Chemotherapy may be indicated for liver cancer. In primary liver cancer, there is only one agent that has been demonstrated to be effective called Sorafenib. Sorafenib is not currently funded in New Zealand, but can be obtained if this is thought to be appropriate. In patients with secondary liver cancer, the type (tablets or injections) and dosing regimen (daily, weekly or monthly) depends upon the cancer type. The administration of the chemotherapy will be managed by an oncologist (cancer specialist) in consultation with A/Professor Adam Bartlett. If the primary tumour is beyond the liver, then it is likely that A/Professor Adam Bartlett will liaise with another surgical specialist to manage the primary tumour.
Ablation refers to treatments that destroy (ablate) the tumour without removing them. It can be administered through the skin (percutaneous), at the time one undergoes an operation (laparotomy) or with keyhole surgery (laparoscopically). Ablation is often used in patients with a few small (<3cm) tumours but for whom surgery is not a good option or in combination with liver resection. Ablation can be performed by a variety of techniques including;
Radiofrequency Ablation (RFA)
This uses high-energy radio waves to produce thermal ablation. A fine needle is inserted into the tumour, either through the skin or at laparotomy under ultrasound guidance. A high-frequency current is then passed through the tip of the probe, which heats the tumour and destroys the cancer cells. This is a common treatment method for small tumours.
Microwave Ablation (MWA)
In this newer procedure, and the preferred method by which A/Professor Adam Bartlett ablates liver tumours. MWA uses high intensity microwaves to heat and destroy the tumour. Like RFA it uses a fine needle that can be inserted through the skin or directly into the tumour at the time of laparotomy or laparoscopy. The main advantage of MWA or RFA is the ability to treat tumours close to blood vessels, and shorter time to reach thermal ablation.

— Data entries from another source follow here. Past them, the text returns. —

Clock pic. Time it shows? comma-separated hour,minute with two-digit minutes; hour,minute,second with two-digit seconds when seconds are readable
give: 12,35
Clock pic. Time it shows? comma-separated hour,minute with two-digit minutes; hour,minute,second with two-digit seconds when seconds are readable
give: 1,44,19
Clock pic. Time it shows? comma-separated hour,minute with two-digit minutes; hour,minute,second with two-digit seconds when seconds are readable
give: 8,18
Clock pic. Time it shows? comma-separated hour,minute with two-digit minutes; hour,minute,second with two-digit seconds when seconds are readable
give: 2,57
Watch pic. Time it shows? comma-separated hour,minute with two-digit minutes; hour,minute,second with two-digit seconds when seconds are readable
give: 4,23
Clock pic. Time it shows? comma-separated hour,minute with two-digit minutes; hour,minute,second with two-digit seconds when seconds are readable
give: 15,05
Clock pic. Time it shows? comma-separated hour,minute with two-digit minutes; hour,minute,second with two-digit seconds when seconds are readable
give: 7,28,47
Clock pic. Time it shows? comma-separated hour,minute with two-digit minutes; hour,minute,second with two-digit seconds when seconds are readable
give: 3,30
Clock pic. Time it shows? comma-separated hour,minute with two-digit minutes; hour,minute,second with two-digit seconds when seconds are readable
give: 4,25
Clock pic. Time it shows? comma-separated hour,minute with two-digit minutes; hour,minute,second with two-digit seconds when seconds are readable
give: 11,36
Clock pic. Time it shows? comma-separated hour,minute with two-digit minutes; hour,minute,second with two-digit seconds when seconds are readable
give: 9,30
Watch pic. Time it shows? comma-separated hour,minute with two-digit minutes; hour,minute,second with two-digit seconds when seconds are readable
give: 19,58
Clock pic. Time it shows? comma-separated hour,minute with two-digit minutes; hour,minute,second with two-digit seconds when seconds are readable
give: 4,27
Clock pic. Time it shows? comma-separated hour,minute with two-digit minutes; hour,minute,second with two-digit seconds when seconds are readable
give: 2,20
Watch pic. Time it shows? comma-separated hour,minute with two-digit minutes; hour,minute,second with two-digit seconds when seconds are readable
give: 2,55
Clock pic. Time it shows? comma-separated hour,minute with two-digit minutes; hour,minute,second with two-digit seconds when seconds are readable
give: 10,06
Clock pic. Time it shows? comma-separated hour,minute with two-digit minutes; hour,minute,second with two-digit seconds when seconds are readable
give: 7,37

Ethanol (Alcohol) Ablation
Percutaneous ethanol injection (PEI) is the original method that was used to ablate liver tumours. It involves direct injection of concentrated alcohol into the tumor to kill cancer cells. This is usually done through the skin using a needle guided by ultrasound or CT scans. It is rarely performed now days due to the higher rate of tumour recurrence and need for multiple procedures.
External radiation therapy is rarely used to treat liver cancers, as the background (normal) liver is more sensitive to radiation damage that the tumour. A newer technique, selective internal radiation therapy (SIRT), whereby the radiation is administered directly into the tumour by injecting radioactive beads into the blood vessel supplying the cancer is currently being investigated in a number of trials to see whether it is more effective than chemotherapy. The main advantage of SIRT over conventional chemotherapy is that it treats only the cancer within the liver.